Montages sophistiqués

Au fil des jours, sur la piste de l’argent, les Cahuzac ont dû révéler leurs secrets bancaires: des comptes en Suisse, à l’île de Man. Des montages sophistiqués pour mieux dissimuler les avoirs quand le député est promis à un avenir politique plus élevé, et des chèques blanchis sur les comptes de la mère du chirurgien.
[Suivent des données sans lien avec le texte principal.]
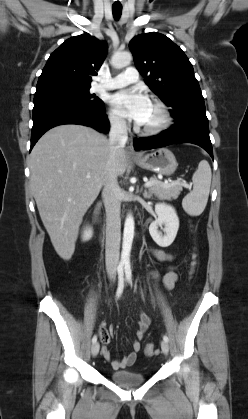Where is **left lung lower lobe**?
I'll return each instance as SVG.
<instances>
[{
	"mask_svg": "<svg viewBox=\"0 0 248 419\" xmlns=\"http://www.w3.org/2000/svg\"><path fill=\"white\" fill-rule=\"evenodd\" d=\"M175 124L159 135L137 138L136 150H149L177 143H193L206 150L213 158L205 109H191L175 117Z\"/></svg>",
	"mask_w": 248,
	"mask_h": 419,
	"instance_id": "0a47b994",
	"label": "left lung lower lobe"
}]
</instances>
L’avocat de Patricia Cahuzac a décrit une femme blessée qui a basculé dans la fraude «au fil de l’eau», «sans intention de se cacher du fisc», par amour ou par dépit, glissant dans une «spirale» infernale.

Ceux de Jérôme Cahuzac ont défendu l'«hypothèse d’un trésor» du courant rocardien, qui explique la faute originelle de l’ouverture d’un premier compte en Suisse en 1992. Puis se sont attachés à dresser le portrait d’un homme enferré dans la dénégation «pour protéger» ceux qui lui avaient fait confiance: les électeurs, sa famille politique, le président.

«L’autre Jérôme Cahuzac»

Son avocat et ami Jean-Alain Michel a parlé de «l’autre Jérôme Cahuzac», le jeune médecin qui «a corédigé la loi Evin et peut-être sauvé des milliers de vies», le député bataillant pour la Sécurité sociale, le camarade ne laissant jamais tomber un ami.

Quel sens aurait la prison pour cet homme, qui ne représente aucun danger pour la société, et qui a déjà payé? «C’est un banni, un exilé de force», a dit Jean Veil, assurant n’avoir «aucune envie que (ses) impôts servent à entretenir Jérôme Cahuzac».